What Casper didn’t know was that while he’d been asleep back in Austin, Angelike had gone rummaging in Enrique’s bedroom and found a money belt containing what she believed was about $7,000. She needed all she could get, and with the matador secured in the punishment room, she figured he wouldn’t be able to stop her—he might not even notice it was missing for a couple of days. In his drugged out condition he mightn’t ever know it’d been taken at all.
What the girl didn’t realize was that the belt had another compartment that contained the proceeds from a recent drug sale and brought the total up to $57,000, an amount of money that even a dead man would miss.

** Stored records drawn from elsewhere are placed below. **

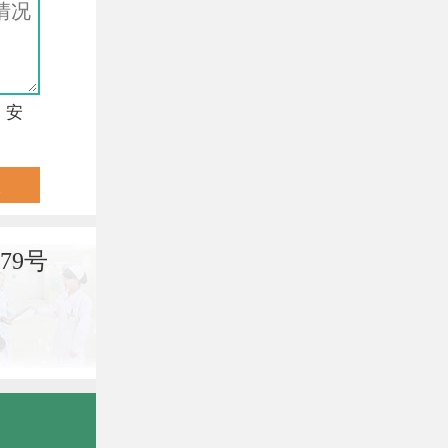
，安
79号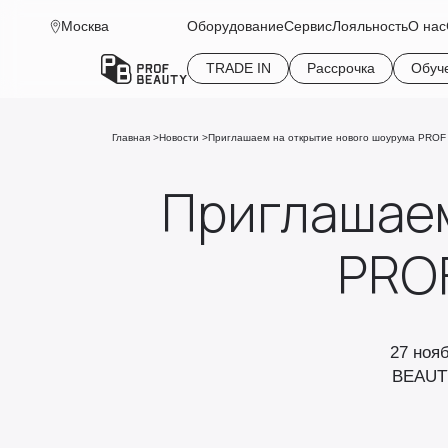
Москва
Оборудование
Сервис
Лояльность
О нас
TRADE IN
Рассрочка
Обуч
Главная
Новости
Приглашаем на открытие нового шоурума PROF
Приглашаем
PRO
27 ноя
BEAUTY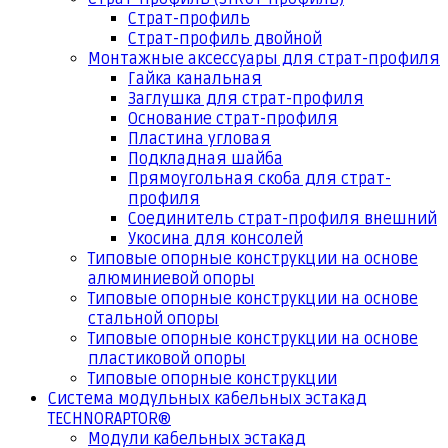
Страт-профиль
Страт-профиль двойной
Монтажные аксессуары для страт-профиля
Гайка канальная
Заглушка для страт-профиля
Основание страт-профиля
Пластина угловая
Подкладная шайба
Прямоугольная скоба для страт-
профиля
Соединитель страт-профиля внешний
Укосина для консолей
Типовые опорные конструкции на основе
алюминиевой опоры
Типовые опорные конструкции на основе
стальной опоры
Типовые опорные конструкции на основе
пластиковой опоры
Типовые опорные конструкции
Система модульных кабельных эстакад
TECHNORAPTOR®
Модули кабельных эстакад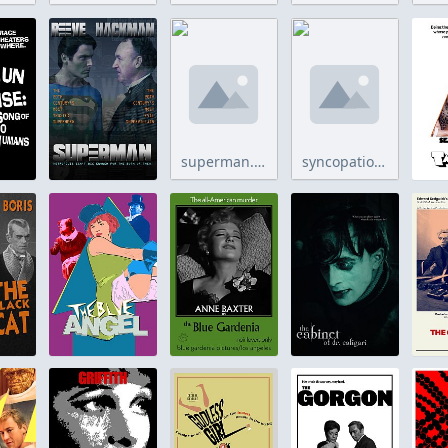
superman.jpg
syncopation.jpg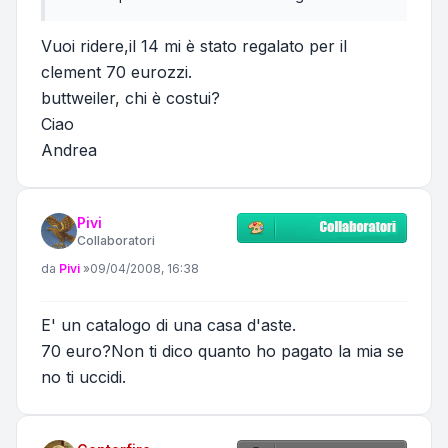
Vuoi ridere,il 14 mi è stato regalato per il
clement 70 eurozzi.
buttweiler, chi è costui?
Ciao
Andrea
Pivi
Collaboratori
Messaggio
da
Pivi
»
09/04/2008, 16:38
E' un catalogo di una casa d'aste.
70 euro?Non ti dico quanto ho pagato la mia se
no ti uccidi.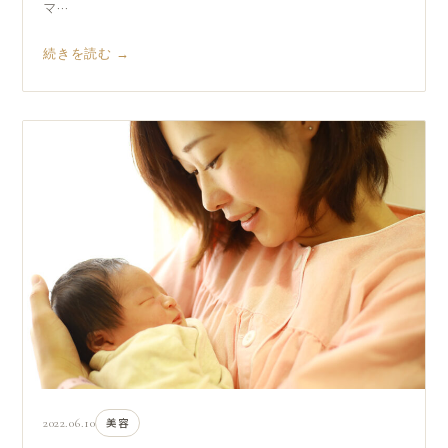
マ…
続きを読む →
2022.06.10
美容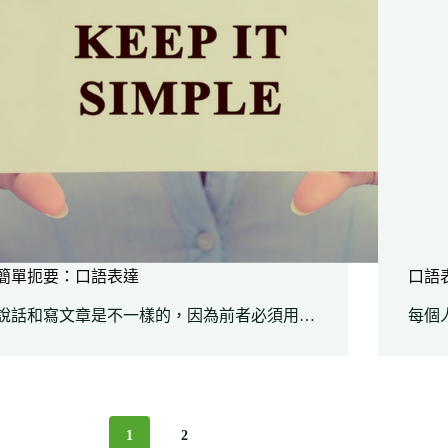
簡單扼要：口語表達
口語
說話和寫文章是不一樣的，因為前者必須用…
每個
1
2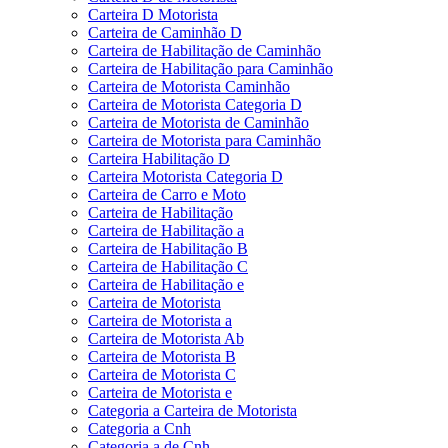
Carteira D Motorista
Carteira de Caminhão D
Carteira de Habilitação de Caminhão
Carteira de Habilitação para Caminhão
Carteira de Motorista Caminhão
Carteira de Motorista Categoria D
Carteira de Motorista de Caminhão
Carteira de Motorista para Caminhão
Carteira Habilitação D
Carteira Motorista Categoria D
Carteira de Carro e Moto
Carteira de Habilitação
Carteira de Habilitação a
Carteira de Habilitação B
Carteira de Habilitação C
Carteira de Habilitação e
Carteira de Motorista
Carteira de Motorista a
Carteira de Motorista Ab
Carteira de Motorista B
Carteira de Motorista C
Carteira de Motorista e
Categoria a Carteira de Motorista
Categoria a Cnh
Categoria a de Cnh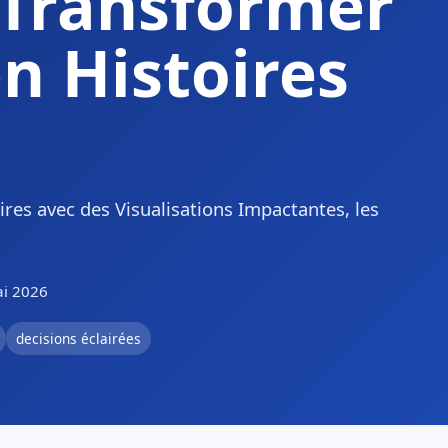
 Transformer
en Histoires
res avec des Visualisations Impactantes, les
ai 2026
decisions éclairées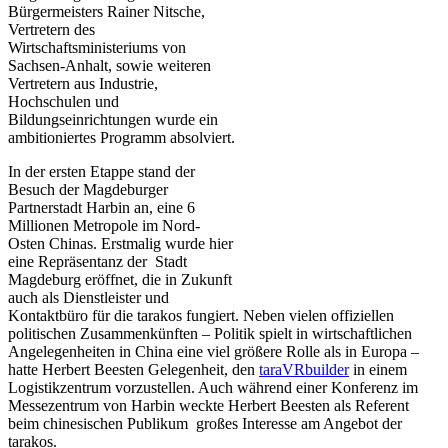
Bürgermeisters Rainer Nitsche,
Vertretern des
Wirtschaftsministeriums von
Sachsen-Anhalt, sowie weiteren
Vertretern aus Industrie,
Hochschulen und
Bildungseinrichtungen wurde ein
ambitioniertes Programm absolviert.
In der ersten Etappe stand der
Besuch der Magdeburger
Partnerstadt Harbin an, eine 6
Millionen Metropole im Nord-
Osten Chinas. Erstmalig wurde hier
eine Repräsentanz der Stadt
Magdeburg eröffnet, die in Zukunft
auch als Dienstleister und
Kontaktbüro für die tarakos fungiert. Neben vielen offiziellen
politischen Zusammenkünften – Politik spielt in wirtschaftlichen
Angelegenheiten in China eine viel größere Rolle als in Europa –
hatte Herbert Beesten Gelegenheit, den
taraVRbuilder
in einem
Logistikzentrum vorzustellen. Auch während einer Konferenz im
Messezentrum von Harbin weckte Herbert Beesten als Referent
beim chinesischen Publikum großes Interesse am Angebot der
tarakos.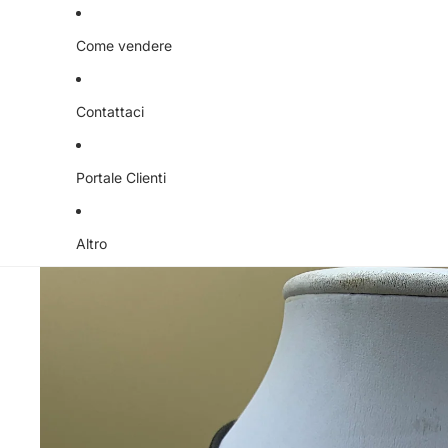
Libri
Libri per bambini
Come vendere
Tutto per la casa
Contattaci
Natale
Arredamento
Portale Clienti
Biancheria per la casa
Oggettistica
Altro
Elettrodomestici
Illuminazione
Quadri e cornici
Tappeti
Animali
Attrezzatura infanzia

That night, the word was made flesh—or rather catfish, with a lot of cayenne (which was preferable to boudin). Afterward, they moved out to the screened porch and while Ananda shelled squabnuts, she speculated on what had happened to the chicken man. Casper thought back to Boone Burgers.
It was at this point that Mrs. Nedd made her first sustained, audible commentary since their arrival. “I ’as Abe Lincoln’s love child,” she said. “I ’as at Gettysburg with ‘im . . . but I couldn’t be seen to know ‘im. Hid me away. You think the War Between the States ended? Hell no.”
“Now we are engaged in a great civil war,” Casper replied.
“Damn right!” the old woman said, pounding her rake. “Pass me one of them there nuts.”
Ananda seemed to take no notice of this exchange, no doubt having heard such things many times before. There was also the rise of the music to consider.
It came from the gospel church nearby—people singing and a crudely amplified electric guitar. As he listened, Casper realized that they hadn’t seen Hoptree since leaving the kitchen, where he’d been waffling on about dinosaur eggs found in the Flaming Cliffs of the Gobi Desert. It made him uneasy.
Of course he would’ve been a lot uneasier if he’d known that at that same moment a black Cadillac was heading east out of Houston with Enrique Cruz at the wheel, a 9 mm automatic on the seat next to him.